• Description of the task
Set down every line of text from the records below, word for word, and leave out the pictures.

• Data provided
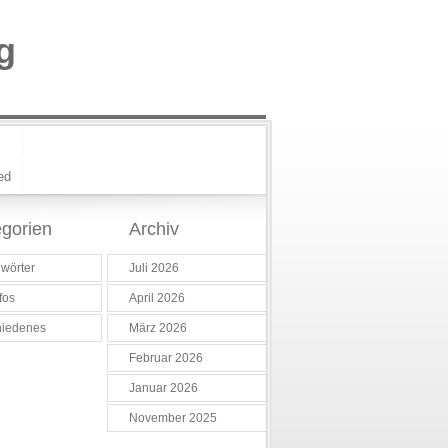
g
ed
gorien
Archiv
wörter
Juli 2026
fos
April 2026
hiedenes
März 2026
Februar 2026
Januar 2026
November 2025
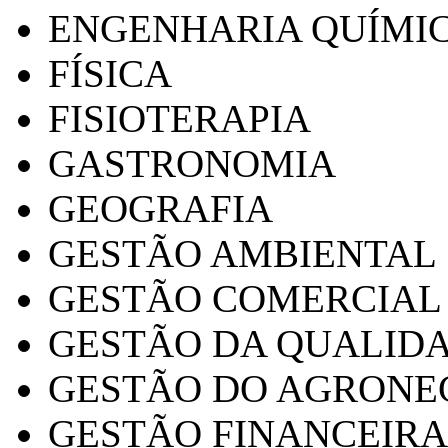
ENGENHARIA QUÍMI
FÍSICA
FISIOTERAPIA
GASTRONOMIA
GEOGRAFIA
GESTÃO AMBIENTAL
GESTÃO COMERCIAL
GESTÃO DA QUALID
GESTÃO DO AGRONE
GESTÃO FINANCEIRA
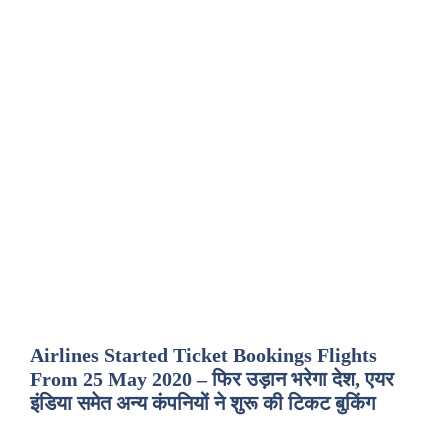
Airlines Started Ticket Bookings Flights
From 25 May 2020 – फिर उड़ान भरेगा देश, एयर
इंडिया समेत अन्य कंपनियों ने शुरू की टिकट बुकिंग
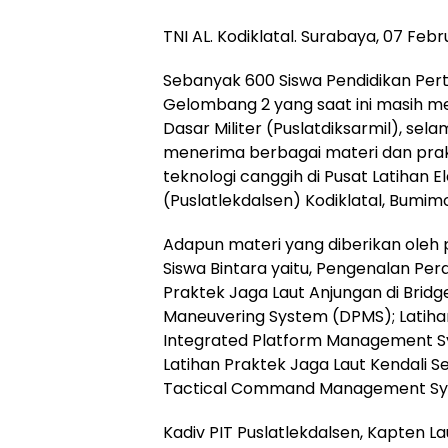
TNI AL. Kodiklatal. Surabaya, 07 Febr
Sebanyak 600 Siswa Pendidikan Per
Gelombang 2 yang saat ini masih men
Dasar Militer (Puslatdiksarmil), sela
menerima berbagai materi dan pra
teknologi canggih di Pusat Latihan 
(Puslatlekdalsen) Kodiklatal, Bumim
Adapun materi yang diberikan oleh 
Siswa Bintara yaitu, Pengenalan Per
Praktek Jaga Laut Anjungan di Bridg
Maneuvering System (DPMS); Latihan
Integrated Platform Management Sy
Latihan Praktek Jaga Laut Kendali Se
Tactical Command Management Sy
Kadiv PIT Puslatlekdalsen, Kapten L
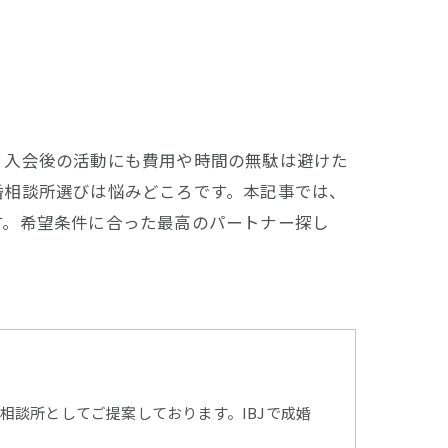
、入会後の活動にも費用や時間の無駄は避けた
婚相談所選びは悩みどころです。本記事では、
す。希望条件に合った最高のパートナー探し
談所としてご提案しております。IBJで成婚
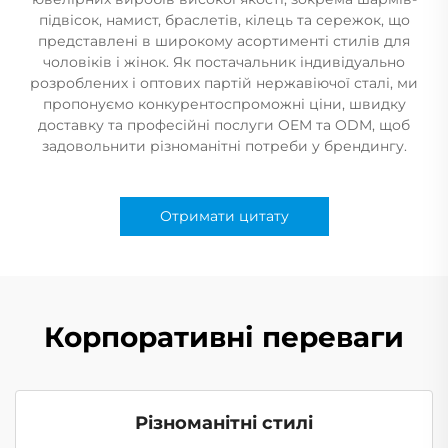
підвісок, намист, браслетів, кілець та сережок, що
представлені в широкому асортименті стилів для
чоловіків і жінок. Як постачальник індивідуально
розроблених і оптових партій нержавіючої сталі, ми
пропонуємо конкурентоспроможні ціни, швидку
доставку та професійні послуги OEM та ODM, щоб
задовольнити різноманітні потреби у брендингу.
Отримати цитату
Корпоративні переваги
Різноманітні стилі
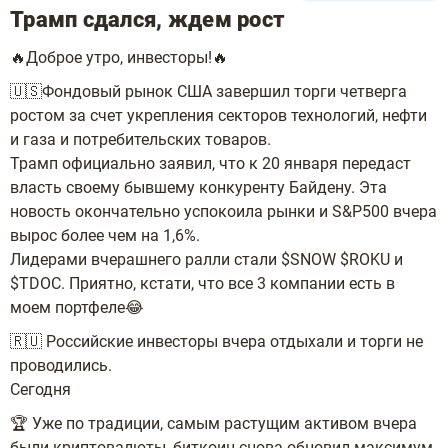
Трамп сдался, ждем рост
🔥Доброе утро, инвесторы!🔥
🇺🇸Фондовый рынок США завершил торги четверга
ростом за счет укрепления секторов технологий, нефти
и газа и потребительских товаров.
Трамп официально заявил, что к 20 января передаст
власть своему бывшему конкуренту Байдену. Эта
новость окончательно успокоила рынки и S&P500 вчера
вырос более чем на 1,6%.
Лидерами вчерашнего ралли стали $SNOW $ROKU и
$TDOC. Приятно, кстати, что все 3 компании есть в
моем портфеле😂
🇷🇺 Российские инвесторы вчера отдыхали и торги не
проводились.
Сегодня
🏆 Уже по традиции, самым растущим активом вчера
были криптовалюты, биткоин снова обновил максимум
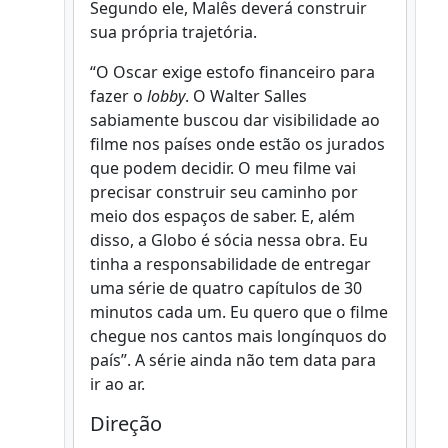
Segundo ele, Malês deverá construir
sua própria trajetória.
“O Oscar exige estofo financeiro para
fazer o
lobby
. O Walter Salles
sabiamente buscou dar visibilidade ao
filme nos países onde estão os jurados
que podem decidir. O meu filme vai
precisar construir seu caminho por
meio dos espaços de saber. E, além
disso, a Globo é sócia nessa obra. Eu
tinha a responsabilidade de entregar
uma série de quatro capítulos de 30
minutos cada um. Eu quero que o filme
chegue nos cantos mais longínquos do
país”. A série ainda não tem data para
ir ao ar.
Direção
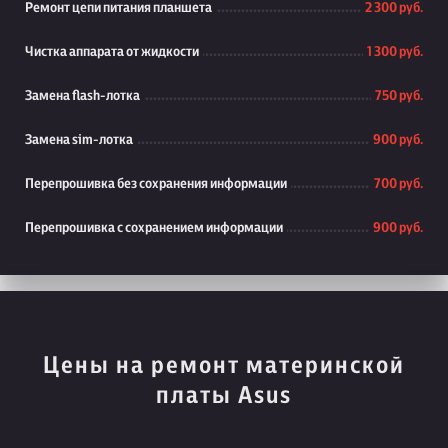
Ремонт цепи питания планшета
2 300 руб.
Чистка аппарата от жидкости
1 300 руб.
Замена flash-лотка
750 руб.
Замена sim-лотка
900 руб.
Перепрошивка без сохранения информации
700 руб.
Перепрошивка с сохранением информации
900 руб.
Цены на ремонт материнской
платы Asus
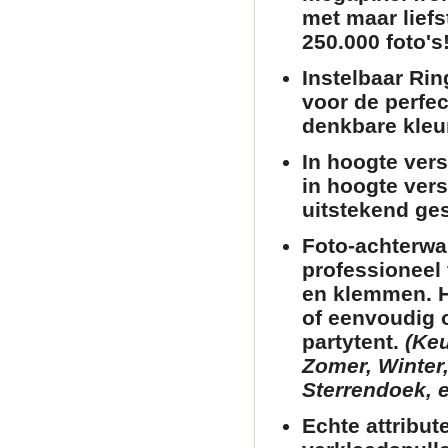
met maar liefs
250.000 foto's!
Instelbaar Rin
voor de perfec
denkbare kleu
In hoogte verst
in hoogte vers
uitstekend ges
Foto-achterwa
professioneel 
en klemmen. He
of eenvoudig 
partytent
.
(Keu
Zomer, Winter,
Sterrendoek, e
Echte attribut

• Answer below
g
ed
gorien
Archiv
wörter
Juli 2026
fos
April 2026
hiedenes
März 2026
Februar 2026
Januar 2026
November 2025
ENGENHARIA QUÍMI
FÍSICA
FISIOTERAPIA
GASTRONOMIA
GEOGRAFIA
GESTÃO AMBIENTAL
GESTÃO COMERCIAL
GESTÃO DA QUALID
GESTÃO DO AGRONE
GESTÃO FINANCEIRA
Airlines Started Ticket Bookings Flights
From 25 May 2020 – फिर उड़ान भरेगा देश, एयर
इंडिया समेत अन्य कंपनियों ने शुरू की टिकट बुकिंग
TNI AL. Kodiklatal. Surabaya, 07 Febr
Sebanyak 600 Siswa Pendidikan Per
Gelombang 2 yang saat ini masih men
Dasar Militer (Puslatdiksarmil), sela
menerima berbagai materi dan pra
teknologi canggih di Pusat Latihan 
(Puslatlekdalsen) Kodiklatal, Bumim
Adapun materi yang diberikan oleh 
Siswa Bintara yaitu, Pengenalan Per
Praktek Jaga Laut Anjungan di Bridg
Maneuvering System (DPMS); Latihan
Integrated Platform Management Sy
Latihan Praktek Jaga Laut Kendali Se
Tactical Command Management Sy
Kadiv PIT Puslatlekdalsen, Kapten L
、入会後の活動にも費用や時間の無駄は避けた
婚相談所選びは悩みどころです。本記事では、
す。希望条件に合った最高のパートナー探し
談所としてご提案しております。IBJで成婚
підвісок, намист, браслетів, кілець та сережок, що
представлені в широкому асортименті стилів для
чоловіків і жінок. Як постачальник індивідуально
розроблених і оптових партій нержавіючої сталі, ми
пропонуємо конкурентоспроможні ціни, швидку
доставку та професійні послуги OEM та ODM, щоб
задовольнити різноманітні потреби у брендингу.
Отримати цитату
Корпоративні переваги
Різноманітні стилі
Трамп сдался, ждем рост
🔥Доброе утро, инвесторы!🔥
🇺🇸Фондовый рынок США завершил торги четверга
ростом за счет укрепления секторов технологий, нефти
и газа и потребительских товаров.
Трамп официально заявил, что к 20 января передаст
власть своему бывшему конкуренту Байдену. Эта
новость окончательно успокоила рынки и S&P500 вчера
вырос более чем на 1,6%.
Лидерами вчерашнего ралли стали $SNOW $ROKU и
$TDOC. Приятно, кстати, что все 3 компании есть в
моем портфеле😂
🇷🇺 Российские инвесторы вчера отдыхали и торги не
проводились.
Сегодня
🏆 Уже по традиции, самым растущим активом вчера
были криптовалюты, биткоин снова обновил максимум
Segundo ele, Malês deverá construir
sua própria trajetória.
“O Oscar exige estofo financeiro para
fazer o
lobby
. O Walter Salles
sabiamente buscou dar visibilidade ao
filme nos países onde estão os jurados
que podem decidir. O meu filme vai
precisar construir seu caminho por
meio dos espaços de saber. E, além
disso, a Globo é sócia nessa obra. Eu
tinha a responsabilidade de entregar
uma série de quatro capítulos de 30
minutos cada um. Eu quero que o filme
chegue nos cantos mais longínquos do
país”. A série ainda não tem data para
ir ao ar.
Direção
Ремонт цепи питания планшета
2 300 руб.
Чистка аппарата от жидкости
1 300 руб.
Замена flash-лотка
750 руб.
Замена sim-лотка
900 руб.
Перепрошивка без сохранения информации
700 руб.
Перепрошивка с сохранением информации
900 руб.
Цены на ремонт материнской
платы Asus
met maar liefs
250.000 foto's!
Instelbaar Rin
voor de perfec
denkbare kleu
In hoogte verst
in hoogte vers
uitstekend ges
Foto-achterwa
professioneel 
en klemmen. He
of eenvoudig 
partytent
.
(Keu
Zomer, Winter,
Sterrendoek, e
Echte attribut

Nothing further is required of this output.